Birthday Lessons

In late October Helen and I flew to the mid-Hudson Valley in New York State, a place which had cradled us for some thirty years, to celebrate my 80th birthday. We could have waited until late December to celebrate the occasion (the actual date), but flying in mid-winter is likely to subject travelers to weather delays, cancellations, and white knuckle flights. By staging the event in late October, the weather added to the fabled colors of the Catskills, their parting gift before winter.

Helen and I were returning to the communities where we had worked, raised our children, made our closest friends, and prepared for retirement. 

Helen has a genius for bringing our East Coast friends together in environments that are warm and welcoming. It’s hard work - and she pulls the gatherings together with warmth and love. To me it had the feeling of a courtesy lap around the track as friends offered stories, experiences, and interactions from our past, some of which I remembered and some of which I wish had been true.

For weeks before we traveled East, Helen had been rummaging through boxes of photographs that reflected our recorded history. She selected some twenty images. The final cut included images my dad had taken of me when I was five, as well as family images of my mother and my brother. Some of those images are more than 75 years old. In one photograph, I am holding my two daughters in my hands and in another image both girls are resting in my lap. I think to myself  “how young he looks.” The camera has captured me at thirty. I am growing older but with a casualness that belies how quickly we change.

As I chuckle at the memories these pictures evoke, I see that Helen has included a photograph of my giving a talk at the Sanctuary, a retreat facility on the grounds of the Omega Institute where I worked for more than twenty years. I see that my facial hair now includes a mustache and short beard. My daughters are part of the twenty photographs selected by Helen. Their images cut across a wide swath of their history- first as babies, then as pre-teens, and lastly as as young women with husbands. When I study these candid shots, I still think – “how young he looks.” Finally there is a photo of my sixteen year old granddaughter – Natalia. In two images my arm is around her. I am savoring the intimacy in both pictures.  I think to myself “how old he looks.” I imagine Natalia thinks the same.

Helen’s selections show a pictorial gambol through a life that is now more complete than incomplete. Regrets morph into acceptance and acceptance piques memory. In turn, memory stokes emotions, and emotions form an interlink with history. In the end, all we have is our history – in this case his-story.

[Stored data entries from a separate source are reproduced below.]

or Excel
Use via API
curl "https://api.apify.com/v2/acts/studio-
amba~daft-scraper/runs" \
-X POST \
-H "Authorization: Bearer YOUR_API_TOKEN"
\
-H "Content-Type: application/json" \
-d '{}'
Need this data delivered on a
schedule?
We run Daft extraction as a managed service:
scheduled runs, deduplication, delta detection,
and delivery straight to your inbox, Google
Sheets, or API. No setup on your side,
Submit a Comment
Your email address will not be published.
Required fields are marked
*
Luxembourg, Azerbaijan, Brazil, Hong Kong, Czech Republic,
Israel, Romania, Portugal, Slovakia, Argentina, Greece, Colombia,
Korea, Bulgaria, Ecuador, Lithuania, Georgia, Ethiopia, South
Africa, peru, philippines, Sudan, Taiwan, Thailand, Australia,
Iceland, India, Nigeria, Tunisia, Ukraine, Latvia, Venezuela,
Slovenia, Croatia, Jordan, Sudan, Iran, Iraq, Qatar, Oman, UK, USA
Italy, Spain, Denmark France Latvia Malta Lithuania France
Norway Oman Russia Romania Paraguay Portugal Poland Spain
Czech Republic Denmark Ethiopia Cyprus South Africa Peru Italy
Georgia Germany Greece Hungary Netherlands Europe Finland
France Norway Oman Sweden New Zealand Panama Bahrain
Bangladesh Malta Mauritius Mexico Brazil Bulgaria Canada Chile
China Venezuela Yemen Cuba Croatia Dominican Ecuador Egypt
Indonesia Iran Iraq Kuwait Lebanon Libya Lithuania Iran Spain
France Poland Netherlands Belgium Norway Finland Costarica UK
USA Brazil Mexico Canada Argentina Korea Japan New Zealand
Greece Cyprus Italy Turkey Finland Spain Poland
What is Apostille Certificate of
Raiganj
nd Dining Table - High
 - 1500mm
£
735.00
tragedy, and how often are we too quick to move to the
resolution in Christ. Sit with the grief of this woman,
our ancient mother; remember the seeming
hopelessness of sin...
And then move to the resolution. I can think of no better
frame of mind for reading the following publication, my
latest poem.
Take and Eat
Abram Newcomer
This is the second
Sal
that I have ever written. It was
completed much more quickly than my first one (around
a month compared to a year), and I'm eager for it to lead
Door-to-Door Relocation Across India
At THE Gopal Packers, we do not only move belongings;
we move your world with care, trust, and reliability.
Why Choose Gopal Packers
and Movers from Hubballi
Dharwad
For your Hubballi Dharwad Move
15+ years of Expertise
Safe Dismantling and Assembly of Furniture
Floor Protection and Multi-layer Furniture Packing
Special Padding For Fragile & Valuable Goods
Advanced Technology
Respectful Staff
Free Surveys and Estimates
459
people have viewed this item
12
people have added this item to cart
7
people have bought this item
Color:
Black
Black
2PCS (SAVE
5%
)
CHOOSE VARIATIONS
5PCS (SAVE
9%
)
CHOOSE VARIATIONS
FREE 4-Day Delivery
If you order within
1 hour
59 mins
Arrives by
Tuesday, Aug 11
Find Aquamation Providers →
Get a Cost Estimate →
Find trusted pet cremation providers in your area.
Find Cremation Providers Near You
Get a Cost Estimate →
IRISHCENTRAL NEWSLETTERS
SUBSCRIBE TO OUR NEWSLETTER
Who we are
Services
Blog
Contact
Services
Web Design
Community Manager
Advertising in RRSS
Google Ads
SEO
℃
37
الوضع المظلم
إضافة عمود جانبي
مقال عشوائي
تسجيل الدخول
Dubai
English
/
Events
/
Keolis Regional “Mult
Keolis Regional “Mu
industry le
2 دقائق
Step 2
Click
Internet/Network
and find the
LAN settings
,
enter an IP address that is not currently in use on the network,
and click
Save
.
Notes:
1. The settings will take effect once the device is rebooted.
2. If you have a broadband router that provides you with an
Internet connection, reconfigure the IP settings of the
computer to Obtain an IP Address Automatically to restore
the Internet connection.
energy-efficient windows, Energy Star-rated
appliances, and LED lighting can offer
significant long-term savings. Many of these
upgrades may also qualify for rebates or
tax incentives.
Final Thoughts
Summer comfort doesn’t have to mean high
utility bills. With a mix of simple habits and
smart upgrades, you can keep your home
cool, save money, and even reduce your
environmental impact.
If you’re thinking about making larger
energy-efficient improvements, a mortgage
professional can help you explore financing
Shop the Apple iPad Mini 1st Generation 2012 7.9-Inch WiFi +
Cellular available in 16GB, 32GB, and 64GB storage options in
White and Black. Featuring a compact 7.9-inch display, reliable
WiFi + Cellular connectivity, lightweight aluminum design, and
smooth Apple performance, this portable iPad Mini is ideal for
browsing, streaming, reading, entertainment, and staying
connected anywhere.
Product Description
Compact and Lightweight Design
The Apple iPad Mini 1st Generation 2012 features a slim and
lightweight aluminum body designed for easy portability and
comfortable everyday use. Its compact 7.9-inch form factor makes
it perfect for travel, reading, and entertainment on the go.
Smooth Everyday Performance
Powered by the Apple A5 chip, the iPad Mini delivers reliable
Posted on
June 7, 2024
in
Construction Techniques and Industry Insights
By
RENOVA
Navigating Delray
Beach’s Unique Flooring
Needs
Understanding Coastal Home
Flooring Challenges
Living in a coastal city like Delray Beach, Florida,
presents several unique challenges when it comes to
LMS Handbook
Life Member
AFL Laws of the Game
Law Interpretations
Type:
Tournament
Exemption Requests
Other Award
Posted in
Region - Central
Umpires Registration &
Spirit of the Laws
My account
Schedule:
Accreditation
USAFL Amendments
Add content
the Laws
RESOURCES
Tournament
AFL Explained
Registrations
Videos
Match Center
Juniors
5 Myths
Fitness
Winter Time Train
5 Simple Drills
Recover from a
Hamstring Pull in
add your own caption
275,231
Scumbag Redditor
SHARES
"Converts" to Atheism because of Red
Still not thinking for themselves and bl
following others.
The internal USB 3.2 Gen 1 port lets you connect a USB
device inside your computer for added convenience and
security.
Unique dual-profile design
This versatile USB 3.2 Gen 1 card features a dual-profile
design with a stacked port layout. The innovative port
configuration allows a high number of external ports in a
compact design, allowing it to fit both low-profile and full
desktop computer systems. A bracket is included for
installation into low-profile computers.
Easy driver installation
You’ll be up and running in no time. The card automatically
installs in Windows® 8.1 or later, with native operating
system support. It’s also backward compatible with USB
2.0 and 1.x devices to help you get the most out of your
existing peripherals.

Do those twenty photographs tell my story – those people closest to me, the ones that understood my aspirations and values, those who were part of my orbit when I was deciding on where I wanted to live, who would be my life partner, what would be my life’s work, how would I grow, what influence would I have in the lives of others?

Would a different twenty photographs tell a story that is substantially different, or just add color and hue to the same story These questions make the difference between biography and memoir. Biography requires someone else to find the right twenty photographs in order to capture the essence of your architecture. Memoir involves self-reflection, self-protection, and self-confession. With memoir, each photograph is air brushed, doctored, fabricated, and focused, until there emerges a story you can live with. It may be gentler or harsher than a biography. If it doesn’t fully express who you are, at least it describes who you wanted to be.

Everybody starts work somewhere, and what you learn, what you teach, and what you explore, become part of the twenty photographs that reflect your life. Work takes place in cultures run by those already there. You can either blend in, rail against values that clash with your own, learn on the job, or search for an environment where workplace values and your own beliefs intersect. 

Home is the environment where you have the greatest opportunity to shape, mold, experiment, listen, learn, and practice the values that matter most to you.  All of those qualities need time and space to flourish. Too often the loudest voices get the greatest allocation of time while the neediest voices get shut out –if not shut down. How much time do you spend on self-discovery, how much time do you devote to family, to work, to serving others? Small voices need three qualities: trust in order to be heard; love in order to be felt; and safety in order to be seen. These voices influence your path and your priorities, and how you allocate time describes the person you are at the moment the photograph is taken. 

Find the twenty expressions of your life that have mattered the most and lay them out. Is there humor in those photos? Sorrow? Joy? Longing? Fulfillment? Disappointment? Innocence? Commitment? Service? Daring? Hope? Love? Holiness?

I write this essay on the eve of my eightieth birthday. I look at my twenty photographs and ask myself “What’s missing?” “What’s present?” “What’s next?”

So long as you draw a breath, you are practicing your values. Use them to make a difference. Even if age has limited the ways you can now express your values, try anyway. Use those values to help others. Be engaged. Stay relevant. Stop counting the minutes of your life that have gone by. Focus on the ones you have left.